PROVIDED PASSAGE =>
________________

Key Definition: A trade union is an organised association of workers formed to protect and further the rights and interests of its members in relation to pay, working conditions, job security and other employment matters.
Trade unions perform several important functions:
| Role | Description | Example |
|---|---|---|
| Collective bargaining | Negotiating pay and conditions on behalf of all members with the employer | The National Education Union (NEU) negotiates teachers' pay with the government |
| Representation | Representing individual members in grievance and disciplinary procedures | A union rep accompanies an employee to a disciplinary hearing |
| Improving working conditions | Campaigning for better health and safety, reasonable hours and fair treatment | Unite campaigning for improved safety in construction |
| Legal advice and support | Providing members with access to legal assistance on employment matters | Advising a member on an unfair dismissal claim |
| Training and development | Offering educational opportunities and skills training for members | USDAW providing learning representatives in retail workplaces |
| Political influence | Lobbying government on employment legislation and policy | The TUC campaigning for a higher national minimum wage |
Trade union membership has declined significantly since the 1970s:
| Year | Approximate Membership | Context |
|---|---|---|
| 1979 | 13.2 million (55% of workforce) | Peak membership — strong unions in manufacturing |
| 1997 | 7.8 million | Decline following anti-union legislation in the 1980s |
| 2010 | 6.5 million | Continued decline; shift to service economy |
| 2023 | 6.7 million (approx. 23% of workforce) | Slight recovery; membership concentrated in the public sector |
Reasons for the decline:
Key Definition: Collective bargaining is the process by which trade unions negotiate with employers on behalf of their members over pay, working conditions, hours and other terms of employment.

________________

RECORDED INFORMATION =>
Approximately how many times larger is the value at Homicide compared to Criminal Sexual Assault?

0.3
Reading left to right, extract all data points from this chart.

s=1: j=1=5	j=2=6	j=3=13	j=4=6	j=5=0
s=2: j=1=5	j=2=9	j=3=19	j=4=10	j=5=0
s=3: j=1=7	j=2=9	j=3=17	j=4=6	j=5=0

________________

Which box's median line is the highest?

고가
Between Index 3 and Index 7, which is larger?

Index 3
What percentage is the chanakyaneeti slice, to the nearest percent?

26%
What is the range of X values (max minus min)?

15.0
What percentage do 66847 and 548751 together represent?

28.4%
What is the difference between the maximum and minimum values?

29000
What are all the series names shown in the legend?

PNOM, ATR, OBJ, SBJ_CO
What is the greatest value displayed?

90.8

________________

EXERCISE PROMPT => Please reproduce everything in the trade union passage from "Key Definition: A" down to "other employment matters.".

RESPONSE =>
Key Definition: A trade union is an organised association of workers formed to protect and further the rights and interests of its members in relation to pay, working conditions, job security and other employment matters.